For patients who are newly diagnosed and have never had testing, I think it’s important that these patients bring up the notion of familial risk. Many patients with cancer, especially those with more advanced disease, have a lot on their plate and their health care providers are probably often distracted about making sure they are getting the right chemotherapy, as well as the right social and symptomatic supports, so unfortunately genetics often falls a little bit down the priority, in some cases.
 
I certainly encourage patients to advocate for themselves about any concerns that they might have about inherited risks, especially as it applies to family members because testing is quite widely available at this point and it is something that many patients should be considering.

What do you suggest patients who may not know their family health history do in such a case?

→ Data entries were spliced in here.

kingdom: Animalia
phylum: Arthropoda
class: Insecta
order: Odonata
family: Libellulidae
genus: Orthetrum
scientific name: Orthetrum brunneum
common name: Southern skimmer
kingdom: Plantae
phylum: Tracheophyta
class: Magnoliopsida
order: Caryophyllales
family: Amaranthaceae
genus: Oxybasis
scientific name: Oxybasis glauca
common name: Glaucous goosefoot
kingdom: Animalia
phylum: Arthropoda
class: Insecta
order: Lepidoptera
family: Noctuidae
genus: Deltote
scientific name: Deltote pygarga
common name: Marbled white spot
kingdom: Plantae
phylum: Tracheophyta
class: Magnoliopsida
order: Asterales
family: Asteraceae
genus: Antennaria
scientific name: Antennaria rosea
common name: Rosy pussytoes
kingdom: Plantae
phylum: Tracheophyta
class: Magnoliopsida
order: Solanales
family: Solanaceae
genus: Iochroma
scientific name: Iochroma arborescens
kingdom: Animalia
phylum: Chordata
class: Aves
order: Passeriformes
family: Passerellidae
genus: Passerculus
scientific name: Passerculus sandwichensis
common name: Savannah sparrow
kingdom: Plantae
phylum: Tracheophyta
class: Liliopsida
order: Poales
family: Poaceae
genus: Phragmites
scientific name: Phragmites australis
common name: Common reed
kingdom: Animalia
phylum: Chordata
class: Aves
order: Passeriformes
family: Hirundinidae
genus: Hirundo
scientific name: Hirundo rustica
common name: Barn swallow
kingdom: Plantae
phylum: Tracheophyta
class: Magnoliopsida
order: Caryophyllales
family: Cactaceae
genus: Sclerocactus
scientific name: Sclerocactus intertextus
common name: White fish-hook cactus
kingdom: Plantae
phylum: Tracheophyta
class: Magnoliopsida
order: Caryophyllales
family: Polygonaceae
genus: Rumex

There still can be reasons to consider germline testing. If patients have certain features in their tumors such as mismatch repair deficiency or microsatellite instability that absolutely would be a reason to consider germline testing. If they, themselves, have a history of other cancers or significant history of colorectal polyps, they should be considering testing regardless of whether they know their family history. And then, certainly patients with colorectal cancer who are diagnosed at a young age should consider germline testing. Family history is a big piece of how we access risk, but it’s not the only piece.

There are no approved therapies for colorectal cancer that target the cancer susceptibility genes. What is in the works here?

As far as interventions that we consider for individuals found to have certain types of inherited susceptibility, screening is an incredibly powerful tool. In the setting of Lynch syndrome for example, individuals are typically recommended to undergo colonoscopies every one to two years. I often recommend every year usually beginning in their early 20s if they have a diagnosis of Lynch syndrome. The reason for such an aggressive recommendation is because we know it works. We know that colonoscopies are an incredibly powerful tool not just at early detection, but in colorectal cancer prevention.
 

We have really seen a sharp rise in young adults with colon cancer. Do you have any thoughts on what may be contributing to this?

Certainly, we have seen an increase in incidence of young adults with colorectal cancer, particularly rectal cancer and individuals in their 40s and their late 30s.
 
It doesn’t seem that genetics is a driving force behind that increasing incidence. We would assume that genetic factors should be remaining generally stable throughout the generations.
 
So, I think the assumption has been that it is lifestyle factors, environmental factors or interplays between the two, and maybe interplays with some subtle genetic factors that we haven’t come to understand just yet. But as far as some of the well understood genetic factors like Lynch syndrome and polyposis those are probably not playing any more of a role now than they did in the past because those factors should be remaining relatively stable over the generations.